But if you work with census data, this may save your day:
https://github.com/greeninfo/CensusShapefileMaker
It does a day's worth of census downloading, joining, trimming, and calculation... in 10 to 15 minutes (most of that being the FTP download).
History
I created this for a client. Her specific use case, is to have census blocks for a whole state (though sometimes one county), joined to a few attribute tables so we have statistics such as number of people, number of people who are black/white/etc, number of people who are under 18, and so on. We'd then derive some statistics such as "number of people under 18" which itself means adding up 8 attributes then dropping those 8 since we really only wanted their sum. And of course, we only want a dozen or so columns but those attribute tables are huge, so she'd drop hundreds of columns with unintuitive names such as p61ia She would do this process in ArcMap and it would take an entire day or sometimes two, and was highly error-prone.
So, I sat down with MCDC's Dexter and the USCB FTP and figured things out.
A few tricks and paths
- Dexter allows one to specify only specific attribute fields to be downloaded, and allows downloads of both decennial census and annual ACS. This is great, since it makes the CSV files so much simpler to parse: they have the fields you asked for.
- I did try having ogr2ogr perform the join between the CSV and the shapefile -- after a couple of hours it was obviously not getting anywhere. So the technique is to open the shapefile via Python ogr and loop over records, assigning their attributes. For performance, it loads the whole attribute table into a dict which sounds bad, but in reality works fine since modern laptops have 8 GB of RAM.

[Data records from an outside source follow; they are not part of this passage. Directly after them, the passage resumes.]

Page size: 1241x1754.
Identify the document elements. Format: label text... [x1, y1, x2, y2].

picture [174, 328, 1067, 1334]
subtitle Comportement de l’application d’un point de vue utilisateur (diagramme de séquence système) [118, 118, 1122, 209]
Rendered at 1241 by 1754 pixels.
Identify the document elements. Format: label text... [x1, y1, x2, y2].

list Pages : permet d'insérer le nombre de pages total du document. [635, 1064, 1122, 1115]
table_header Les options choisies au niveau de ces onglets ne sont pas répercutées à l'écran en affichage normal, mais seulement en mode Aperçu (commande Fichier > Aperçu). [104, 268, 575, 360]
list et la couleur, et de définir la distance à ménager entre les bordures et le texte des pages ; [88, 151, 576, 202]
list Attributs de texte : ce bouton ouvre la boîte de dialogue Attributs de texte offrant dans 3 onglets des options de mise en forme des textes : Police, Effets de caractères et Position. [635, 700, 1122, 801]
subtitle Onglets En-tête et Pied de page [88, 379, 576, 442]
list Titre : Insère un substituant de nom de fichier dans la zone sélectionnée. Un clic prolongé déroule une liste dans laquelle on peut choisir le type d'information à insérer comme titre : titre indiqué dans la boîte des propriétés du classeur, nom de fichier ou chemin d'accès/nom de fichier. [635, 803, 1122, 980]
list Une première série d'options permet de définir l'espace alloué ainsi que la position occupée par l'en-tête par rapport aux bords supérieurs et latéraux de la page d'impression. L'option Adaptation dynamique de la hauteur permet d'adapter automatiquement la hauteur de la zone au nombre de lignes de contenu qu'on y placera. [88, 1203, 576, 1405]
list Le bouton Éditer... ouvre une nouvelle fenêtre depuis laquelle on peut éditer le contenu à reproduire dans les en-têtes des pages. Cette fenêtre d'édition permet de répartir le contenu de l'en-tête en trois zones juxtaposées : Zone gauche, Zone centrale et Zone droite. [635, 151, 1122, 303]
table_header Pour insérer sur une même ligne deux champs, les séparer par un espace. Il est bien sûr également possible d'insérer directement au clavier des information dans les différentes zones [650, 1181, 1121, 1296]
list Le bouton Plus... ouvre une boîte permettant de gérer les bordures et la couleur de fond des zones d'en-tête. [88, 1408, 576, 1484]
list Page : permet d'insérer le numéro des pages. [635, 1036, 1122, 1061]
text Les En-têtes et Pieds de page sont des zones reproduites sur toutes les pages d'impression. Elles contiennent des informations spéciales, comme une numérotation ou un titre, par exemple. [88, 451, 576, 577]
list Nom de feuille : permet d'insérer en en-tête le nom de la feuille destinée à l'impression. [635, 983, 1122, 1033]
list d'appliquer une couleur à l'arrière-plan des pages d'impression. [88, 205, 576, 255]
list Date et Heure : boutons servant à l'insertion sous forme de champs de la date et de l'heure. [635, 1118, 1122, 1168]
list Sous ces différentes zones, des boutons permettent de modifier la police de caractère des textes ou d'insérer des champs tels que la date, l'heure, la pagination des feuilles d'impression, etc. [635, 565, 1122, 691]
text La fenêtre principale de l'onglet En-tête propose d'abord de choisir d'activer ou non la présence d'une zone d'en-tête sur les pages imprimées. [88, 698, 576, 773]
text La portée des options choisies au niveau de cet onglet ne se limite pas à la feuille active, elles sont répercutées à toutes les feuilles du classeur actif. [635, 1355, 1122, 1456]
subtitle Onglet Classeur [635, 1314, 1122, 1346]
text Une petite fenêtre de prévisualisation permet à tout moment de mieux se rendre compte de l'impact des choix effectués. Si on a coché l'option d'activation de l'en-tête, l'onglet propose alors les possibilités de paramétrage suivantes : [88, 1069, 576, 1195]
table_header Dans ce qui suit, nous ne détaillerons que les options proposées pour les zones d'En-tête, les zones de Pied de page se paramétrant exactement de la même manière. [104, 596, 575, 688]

- Good ol' ogr2ogr is still used for stripping out attributes, e.g. the stock shapefiles have extra attributes we didn't care for. This could have been done in Python ogr as well, but was already done in ogr2ogr.
- We wanted a YOUTH field indicating number of people under age 18, but the Age By Sex table has that broken over 8 fields. So at the merge phase, that youth sum is what it loads from the CSV in lieu of the 8 individual fields.
- Median Household Income (MHHINC) comes from ACS and not from decennial, and comes at the tract level instead of the block level. Fortunately, the hierarchical naming convention for the GEOID makes it dead simple to figure out which tract corresponds to a given block. During the merge phase, the first 11 digits of the tract are used to look up the corresponding tract -- easy.
- As an afterthought, the thing can also strip down to one specific county (identified by its FIPS code, in the hierarchical GEOID) if you didn't want the whole state. This is done at the very end, since frankly the processing is so fast that the seconds you'd save by pruning it first aren't worth the programming trouble.